Though the Texas Department of Family and Protective Services grants a free college tuition waiver for public institutions in Texas to children who meet a lengthy qualification list and aged out of the foster care system, few students take advantage of the opportunity.
“I was in care for three years, and evidently that’s not enough, so I don’t get free tuition. I have to pay for myself,” he said. “It’s tough. It’s definitely not fair. My foster brother got free tuition because he was in foster care for like two weeks longer than me.”
Joseph enrolled at TCC at 16 and dropped out of school but plans to enroll in a university soon. Even though he will receive free tuition when he returns, he knows it won’t be cheap.
“Tuition is only one of the costs associated with college. You also have to worry about housing, meals, and textbooks are often more expensive than the classes themselves,” he said. “It often comes out simply, even with free tuition, just too much to balance.”

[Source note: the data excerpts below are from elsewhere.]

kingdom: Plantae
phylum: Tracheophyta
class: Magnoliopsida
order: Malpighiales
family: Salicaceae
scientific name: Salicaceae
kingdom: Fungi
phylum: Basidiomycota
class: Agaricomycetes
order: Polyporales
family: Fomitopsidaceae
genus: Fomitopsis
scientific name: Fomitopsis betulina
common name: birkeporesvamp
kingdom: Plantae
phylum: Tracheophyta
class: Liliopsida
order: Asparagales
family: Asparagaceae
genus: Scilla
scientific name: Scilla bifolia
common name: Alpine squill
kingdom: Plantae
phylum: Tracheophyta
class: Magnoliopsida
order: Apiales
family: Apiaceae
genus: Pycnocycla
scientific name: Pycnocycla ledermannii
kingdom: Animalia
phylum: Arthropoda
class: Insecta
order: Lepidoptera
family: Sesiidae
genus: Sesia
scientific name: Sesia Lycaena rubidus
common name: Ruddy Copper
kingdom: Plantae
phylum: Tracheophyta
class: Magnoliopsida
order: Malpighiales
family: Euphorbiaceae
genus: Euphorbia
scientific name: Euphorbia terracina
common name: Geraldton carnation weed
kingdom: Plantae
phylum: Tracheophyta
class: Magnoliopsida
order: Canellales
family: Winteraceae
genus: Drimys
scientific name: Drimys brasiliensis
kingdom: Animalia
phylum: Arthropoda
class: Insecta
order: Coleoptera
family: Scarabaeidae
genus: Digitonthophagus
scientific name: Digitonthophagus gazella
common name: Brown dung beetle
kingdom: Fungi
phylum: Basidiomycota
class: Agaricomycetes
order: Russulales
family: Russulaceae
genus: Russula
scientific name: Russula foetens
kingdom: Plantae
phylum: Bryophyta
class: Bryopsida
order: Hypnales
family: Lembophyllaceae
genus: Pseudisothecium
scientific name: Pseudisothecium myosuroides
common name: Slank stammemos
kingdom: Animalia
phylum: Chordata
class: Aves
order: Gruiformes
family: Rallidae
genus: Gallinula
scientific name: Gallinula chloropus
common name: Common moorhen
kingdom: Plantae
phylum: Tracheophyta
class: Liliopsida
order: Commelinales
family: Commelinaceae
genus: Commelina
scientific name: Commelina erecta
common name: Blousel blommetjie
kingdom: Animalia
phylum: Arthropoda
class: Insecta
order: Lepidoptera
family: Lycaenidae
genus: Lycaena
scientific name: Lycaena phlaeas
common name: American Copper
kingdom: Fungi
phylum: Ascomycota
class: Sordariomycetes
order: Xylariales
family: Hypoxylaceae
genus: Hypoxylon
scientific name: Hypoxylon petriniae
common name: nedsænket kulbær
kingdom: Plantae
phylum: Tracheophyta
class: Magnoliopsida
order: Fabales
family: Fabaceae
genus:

A 2011 University of Chicago Chapin Hall Center for Children evaluation of former foster youth reports grim statistics. By age 19, only 66 percent of women and 58 percent of men had graduated from high school or received a GED, and by age 23 or 24, only 37 percent of females and 26 percent of males had completed at least one year of college.
Those familiar with the foster system believe the low education rates stem from not only lacking resources but from lacking support.
Amber Meyers referred to Maslow’s hierarchy of needs with foster children when explaining the low success rates.
“How can we expect kids to function at the top of the triangle where critical thinking and creative problem-solving happen whenever the very bottom of safety and security are not there because they don’t know what’s going to happen?” she said. “So they start college and then flounder unless you really have a champion by your side, and it’s hard to find a champion.”
She added that many foster children are born into generational poverty and have a different way of thinking as an additional reason.
“When you’ve never been anything but poor, their mindset is different. They’re only concerned with now because when you truly have no control over anything in your life such as, ‘Am I going to get fired?’ ‘Is Dad going to lose his job?’ there’s no reason to plan for the future,” she said. “Trying to convince somebody like that that it’s worth it to spend four or five or even six years in working in college, they’ll just say ‘Screw it!’ and go to work.”
The foster children who age out of the system with the drive to succeed and the support to fuel them to reach their goals, do succeed.
Deleon plans to major in psychology and hopes to be a social worker or counselor.
“I want to help people go through what I went through and to get past it,” she said. “I want to know why my brain functions the way it does and why I feel the way I feel. I just want to know everything!”
Barton, who is currently the assistant manager of a hotel and has a 7-year-old daughter, said she was grateful for Amber Meyers’ encouragement.
“I know I hate school and am a bad student,” she said, laughing. “In the beginning, [Meyers] said, ‘You have to go to school. You have to.’ I know I’m lucky and had a positive experience. If I didn’t have my family’s support during my divorce or when I went to school and when I wasn’t in school, I wouldn’t be the person I am right now.”